Wednesday, 25 May 2016
CBN to introduce flexible exchange rate policy
In a bid to stave off recession in the economy, the Central Bank of Nigeria (CBN) is to adopt a flexible exchange rate policy.
This, the Monetary Policy Committee (MPC) yesterday said, is to restore the automatic adjustments properties of the exchange rate.
Addressing journalists at the end of the bi-monthly MPC meeting in Abuja, CBN Governor Godwin Emefiele said: “The foreign exchange market framework is now ready. The MPC voted unanimously to adopt greater flexibility in exchange rate policy to restore the automatic adjustment properties of the exchange rate. Consequently, all nine members voted to hold and introduce greater flexibility in managing the foreign exchange rate.”
The MPC, in its assessment of the relevant risk profiles, Emefiele said: “came to the conclusion that although the balance of risks remains tilted against growth; previous decisions need time to crystalise. Consequently, in a period of stagflation (price rising continuously without corresponding increase in jobs), the policy options are very limited. To avoid complicating the conditions, the Committee decided on the least risky option to hold.”
The least risky option, he said, is the adoption of a flexible foreign exchange rate. However, the CBN “would retain a small window for funding critical transactions. Details of operation of the market would be released by the CBN in a few days time, the CBN governor said.
“Critical transactions,” according to the CBN Governor, include foreign and local investments in manufacturing and importation of equipment purely for basic raw materials with very low altitude call content.”
Commenting on the state of the economy, which Emefiele warned was heading towards recession, the CBN governor lamented that “headline inflation spiked in April 2016, far above the upper limit of the policy reference band”. “Inflation has continued to be driven mainly by supply side factors, such as fuel scarcity, increase in tariff and deterioration in electricity supply, increase in the price of petrol, higher input costs as a result of scarcity of foreign exchange, persistent security challenges and exchange rate pass-through to domestic prices of import.”
The Committee, in July 2015, had hinted on the possibility of a recession, unless complementary measures were taken by the monetary and fiscal authorities. Unfortunately, Emefiele said, “the delayed passage of the 2016 budget constrained the much-desired fiscal stimulus, thus edging the economy towards contractionary output”.
As a stop-gap measure, the Central Bank, he said, has continued to deploy all the instruments within its control in the hope of keeping the economy afloat. “The actions,however, proved insufficient to fully avert the impending economic contraction. With some of the conditions that led to the contraction in Q1, 2016 still largely unresolved, the weak outlook for growth which was signalled in July 2015 could extend to Q2.”
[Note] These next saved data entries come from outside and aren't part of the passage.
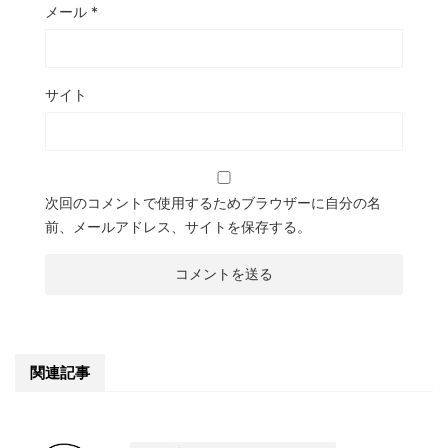
メール
*
サイト
次回のコメントで使用するためブラウザーに自分の名
前、メールアドレス、サイトを保存する。
関連記事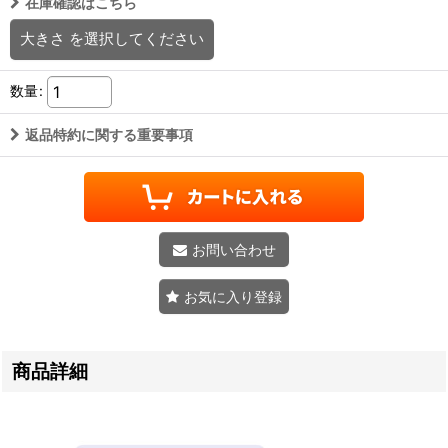
在庫確認はこちら
大きさ
を選択してください
数量
:
返品特約に関する重要事項
お問い合わせ
お気に入り登録
商品詳細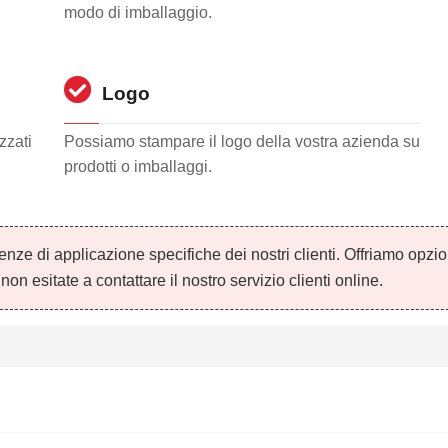
modo di imballaggio.
Logo
zzati
Possiamo stampare il logo della vostra azienda su
prodotti o imballaggi.
nze di applicazione specifiche dei nostri clienti. Offriamo opzio
n esitate a contattare il nostro servizio clienti online.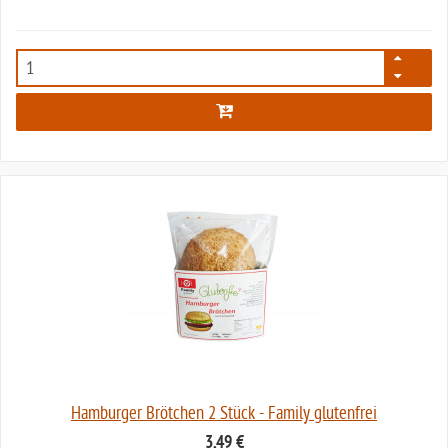
3730
Hamburger Brötchen 2 Stück - Family glutenfrei
3,49 €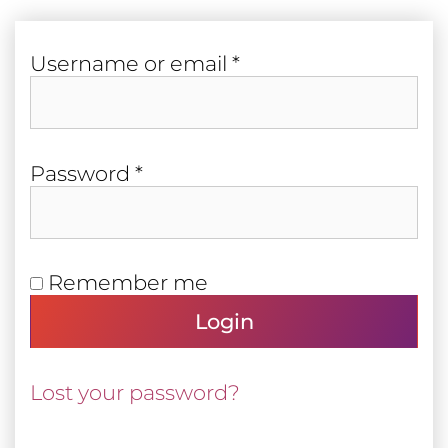
Required
User­name or email
*
Required
Pass­word
*
Remember me
Login
Lost your password?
Policy actions, Emefiele said, “have to be predicated on a less optimistic outlook for the economy in the short term, given that, even after the delayed budgetary passage in May 2016, the initial monetary injection approved by the Federal Government may not impact the economy soon, as the processes involved in MDAs finalising procurement contracts before the disbursement of funds may further delay the much-needed financial stimulus to restart growth”.
While the MPC believed that the recent deregulation of the downstream sector of the petroleum sector was in the right direction and would lead to increased supply, members of the committee noted that “the pass-through effect of prices to other products has to be factored in policy considerations”.
“Mindful of the limitations of monetary policy in influencing structural imbalances in the economy, the Committee stressed the need for policy coordination with the fiscal authorities in order to effectively address the identified pressure points.”
The Committee noted that the CBN had implemented accommodative monetary policy from July 2015, with the hope of achieving growth, up until March 2016, when the MPC switched into a tightening mode. However, while the underlying conditions necessitating tight monetary policy remained largely in place, sundry administrative measures implemented by the CBN and recent macroeconomic conditions on the back of the 2016 Budget are expected to significantly dictate a key policy preference in the dilemma now faced by monetary policy – stagflation.
Given the current limited policy space, Emefiele said it has become “imperative to balance stability with growth stance while working on options that, in the short term, are certain to isolate seasonal and transient factors fuelling the current price spiral.”
Other decisions reached at the end of the meeting include to retain Monetary Policy Rate (MPR) at 12.per cent; the Cash Reserve Ration (CRR) at 25 percent; Liquidity Ratio at 30per cent; and Asymmetric Window at +200 and -500 basis points around the MPR.